[GIVEN MATERIAL]
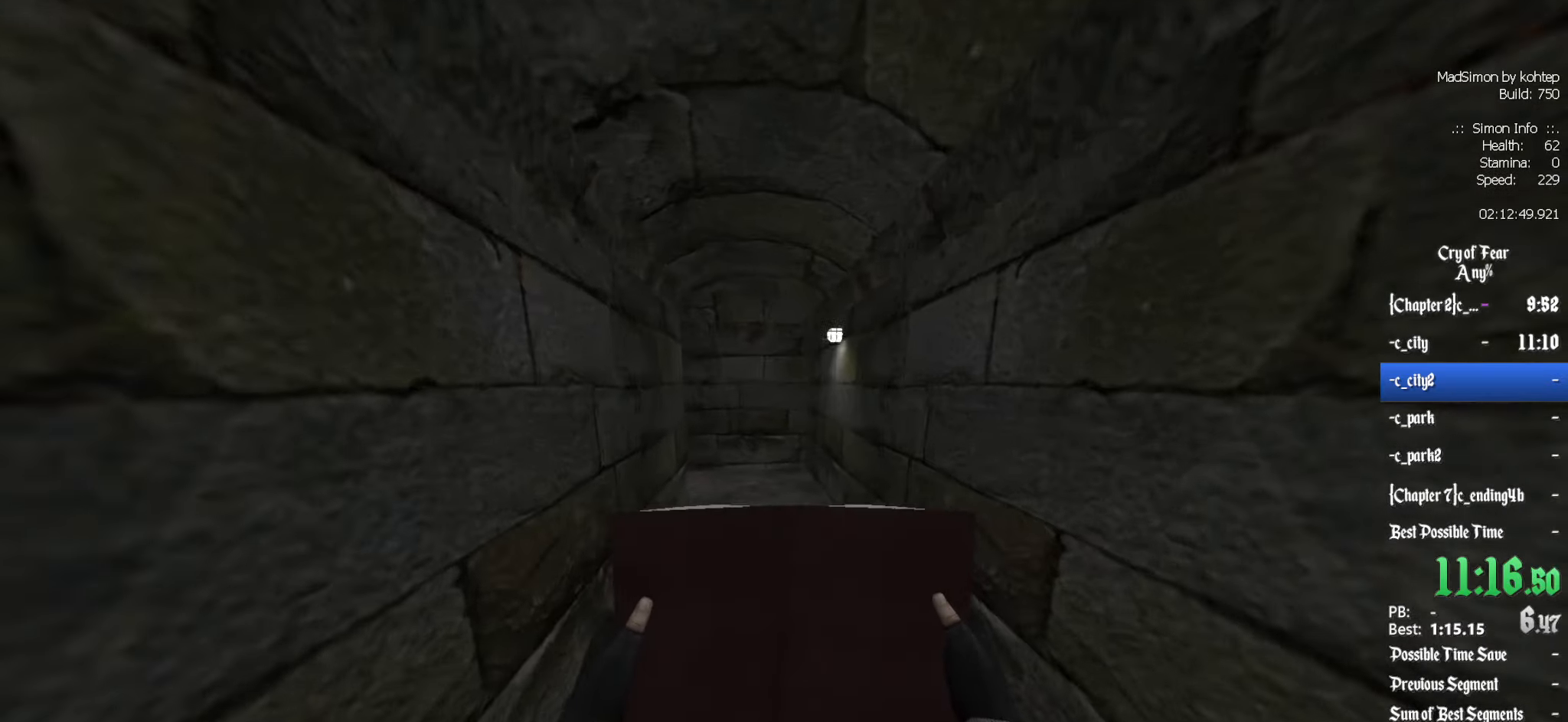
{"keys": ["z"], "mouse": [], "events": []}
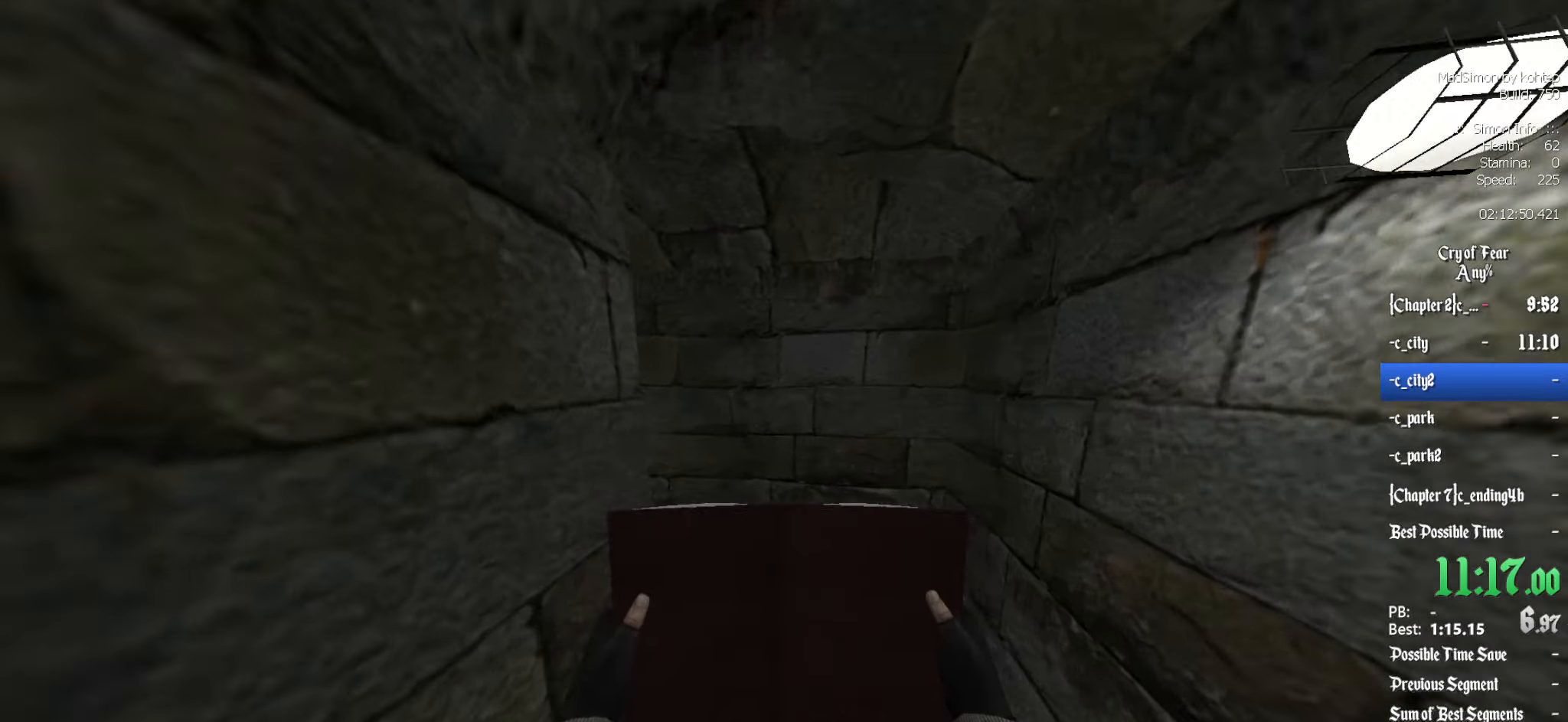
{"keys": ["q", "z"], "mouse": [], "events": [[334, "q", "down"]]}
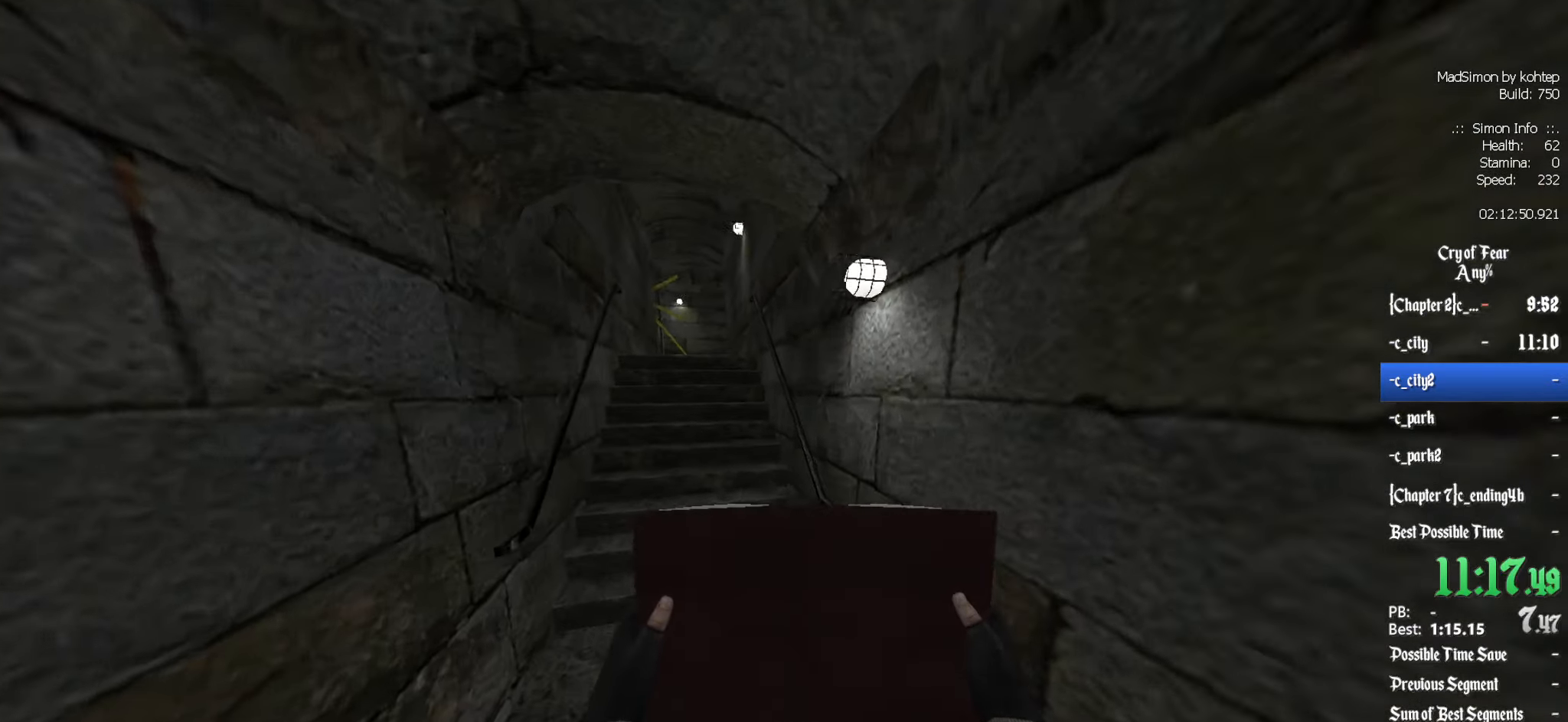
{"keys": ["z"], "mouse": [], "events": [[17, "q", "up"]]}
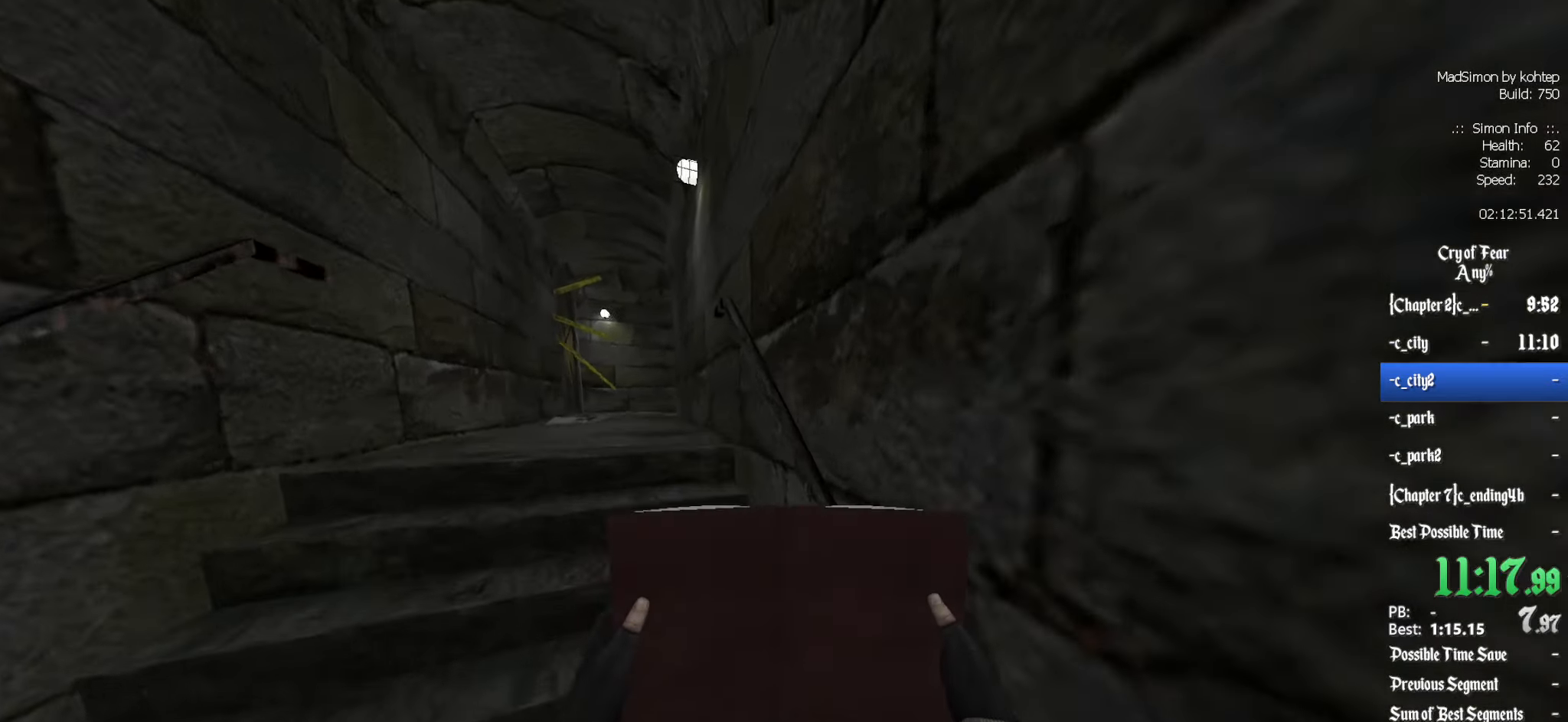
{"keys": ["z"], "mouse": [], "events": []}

[WORK REQUIRED]
Recopy the full listing exactly, passing over any picture.

[EXERCISE OUTPUT]
{"keys": ["z"], "mouse": [], "events": []}
{"keys": ["q", "z"], "mouse": [], "events": [[334, "q", "down"]]}
{"keys": ["z"], "mouse": [], "events": [[17, "q", "up"]]}
{"keys": ["z"], "mouse": [], "events": []}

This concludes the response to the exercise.